Google usually takes the spotlight when it comes to maps. However today Microsoft is giving them a run for their money, or at least trying to stay relevant in the “maps” space.
Early today Microsoft released a new Bing Maps Beta, live for public use. This update packs in features they hope will captivate users. However excited you may be before you jump in, you will need to make sure your browser supports Microsoft Silverlight as this new Microsoft flash competitor is what drives the new Maps app.
Bing Maps has a new welcome page bar; now you’ll be greeted by local weather information, local photos, and local Photosynths. Clicking the See More Apps button from the application bar will bring up a huge list of new map applications that Bing has introduced <very groovy>. The new apps range from a geographical Twitter search engine to a Live Traffic Cams. My favorite is still the original Current traffic map.
The other main updates I’ve noticed are a very smooth zoom, scrolling (thanks to Silverlight), and an Automatic function which switches to the best map style as you zoom.
Overall the Bing Maps Beta provides four different options for browsing maps including the Automatic feature which chooses the best map for your level of zoom. The Bird’s Eye map is one of my favorites, which so far is not available in Google Maps.
Next up on the navigation panel is the Streetside mode, Microsoft’s answer to Google’s Streetview. After exploring the streets, it would appear Microsoft has a better picture quality that its competitor and again, leveraging Silverlight, the scrolling and zoom is also much smoother on the mini-map. There were some glitches on performance while traveling down the road as many of the Polygons generated from the 3d imagery took extra time to load. We’ll see if this gets fixed after the beta. If you happen to see people walking down the sidewalk as you explore Streetside view, you’ll notice their faces are all blurred. Microsoft has done this to protect privacy just as Google Maps has already implemented.

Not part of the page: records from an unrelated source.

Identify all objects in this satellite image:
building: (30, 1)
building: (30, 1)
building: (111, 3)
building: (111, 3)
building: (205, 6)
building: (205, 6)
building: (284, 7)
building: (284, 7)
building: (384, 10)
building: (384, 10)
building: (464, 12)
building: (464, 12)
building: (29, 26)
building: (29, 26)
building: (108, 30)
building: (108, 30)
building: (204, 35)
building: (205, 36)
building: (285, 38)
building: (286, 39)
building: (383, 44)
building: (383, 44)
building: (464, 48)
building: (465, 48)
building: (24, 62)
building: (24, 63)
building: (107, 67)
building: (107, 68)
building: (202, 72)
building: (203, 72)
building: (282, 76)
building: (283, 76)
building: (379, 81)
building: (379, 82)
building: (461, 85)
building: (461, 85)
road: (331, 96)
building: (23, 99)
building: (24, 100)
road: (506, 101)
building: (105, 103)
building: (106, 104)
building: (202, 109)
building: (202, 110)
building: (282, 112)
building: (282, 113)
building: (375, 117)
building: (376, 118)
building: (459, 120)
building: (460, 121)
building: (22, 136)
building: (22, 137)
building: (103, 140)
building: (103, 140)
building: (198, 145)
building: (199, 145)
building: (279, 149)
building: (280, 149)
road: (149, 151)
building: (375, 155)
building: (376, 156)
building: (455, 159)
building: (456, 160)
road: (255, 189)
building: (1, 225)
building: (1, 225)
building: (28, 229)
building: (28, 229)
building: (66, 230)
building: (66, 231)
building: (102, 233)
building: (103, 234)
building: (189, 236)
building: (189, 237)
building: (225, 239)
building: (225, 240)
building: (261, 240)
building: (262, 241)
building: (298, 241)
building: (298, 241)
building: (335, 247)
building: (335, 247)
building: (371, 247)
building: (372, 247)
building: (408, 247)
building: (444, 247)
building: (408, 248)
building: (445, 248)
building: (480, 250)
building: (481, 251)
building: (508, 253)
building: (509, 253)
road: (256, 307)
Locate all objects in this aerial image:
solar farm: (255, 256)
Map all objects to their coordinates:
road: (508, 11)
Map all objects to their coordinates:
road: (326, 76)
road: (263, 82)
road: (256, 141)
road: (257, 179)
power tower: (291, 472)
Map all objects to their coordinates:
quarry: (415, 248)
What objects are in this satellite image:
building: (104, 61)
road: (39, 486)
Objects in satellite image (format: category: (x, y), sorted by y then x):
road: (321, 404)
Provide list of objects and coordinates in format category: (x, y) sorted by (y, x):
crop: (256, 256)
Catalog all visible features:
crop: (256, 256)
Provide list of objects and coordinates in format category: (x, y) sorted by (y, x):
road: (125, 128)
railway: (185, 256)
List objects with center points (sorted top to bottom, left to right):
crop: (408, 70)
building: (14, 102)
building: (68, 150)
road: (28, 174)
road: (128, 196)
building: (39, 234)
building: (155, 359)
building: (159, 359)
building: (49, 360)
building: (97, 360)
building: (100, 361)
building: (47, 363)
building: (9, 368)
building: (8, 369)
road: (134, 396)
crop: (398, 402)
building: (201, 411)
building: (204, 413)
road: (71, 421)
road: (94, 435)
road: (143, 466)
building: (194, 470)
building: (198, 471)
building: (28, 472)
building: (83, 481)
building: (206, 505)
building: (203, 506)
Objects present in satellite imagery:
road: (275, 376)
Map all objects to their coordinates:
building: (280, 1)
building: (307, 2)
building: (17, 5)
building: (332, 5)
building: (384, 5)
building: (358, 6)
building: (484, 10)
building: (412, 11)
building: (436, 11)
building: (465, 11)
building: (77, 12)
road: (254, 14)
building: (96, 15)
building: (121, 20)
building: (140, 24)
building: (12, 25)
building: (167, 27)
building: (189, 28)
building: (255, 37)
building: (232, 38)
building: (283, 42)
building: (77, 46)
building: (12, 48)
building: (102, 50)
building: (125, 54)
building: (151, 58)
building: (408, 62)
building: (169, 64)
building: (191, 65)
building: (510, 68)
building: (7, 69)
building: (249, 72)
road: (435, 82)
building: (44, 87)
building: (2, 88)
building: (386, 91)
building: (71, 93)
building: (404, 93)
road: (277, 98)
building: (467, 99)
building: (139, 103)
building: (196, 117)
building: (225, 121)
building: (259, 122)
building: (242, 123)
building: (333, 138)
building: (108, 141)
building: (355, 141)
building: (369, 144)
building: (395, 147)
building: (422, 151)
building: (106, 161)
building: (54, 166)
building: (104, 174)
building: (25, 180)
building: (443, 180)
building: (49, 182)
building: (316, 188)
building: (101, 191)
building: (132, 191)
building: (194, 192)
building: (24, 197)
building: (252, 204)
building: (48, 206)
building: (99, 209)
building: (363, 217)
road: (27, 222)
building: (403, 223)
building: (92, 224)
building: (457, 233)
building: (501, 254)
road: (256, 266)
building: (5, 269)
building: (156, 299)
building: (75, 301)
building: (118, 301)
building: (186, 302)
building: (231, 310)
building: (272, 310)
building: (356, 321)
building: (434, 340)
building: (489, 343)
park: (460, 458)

The downside to Bing Streetside mode – it doesn’t have near the imagery of Google StreetView. If you’re curious just where all Microsoft has mapped, click the street mode button and look for the blue outlines.
Google Maps U.S. StreetView Coverage In Blue
Bing Maps StreetSide Coverage In Blue
From a coverage standpoint, yeah, there’s no comparison (not to mention BING Maps StreetSide is U.S. only at the moment.)
Another groovy feature found in the aerial view (Look for the green markers) is the integration of Bing Maps and Microsoft Photosynth.
Photosynth is a technology introduced by Microsoft that allows users to collaborate multiple angled photos from a single event to create their own off-street view. The rotation of the image will depend on the number of pictures and angles taken by users, but the recognition software will allow you to rotate around an image. It’s not exactly Streetside view, but it doesn’t require a mobile camera vehicle either. Honestly, it’s one of the grooviest things Microsoft has done in a long time. I’m excited they’ve integrated it into their Maps software!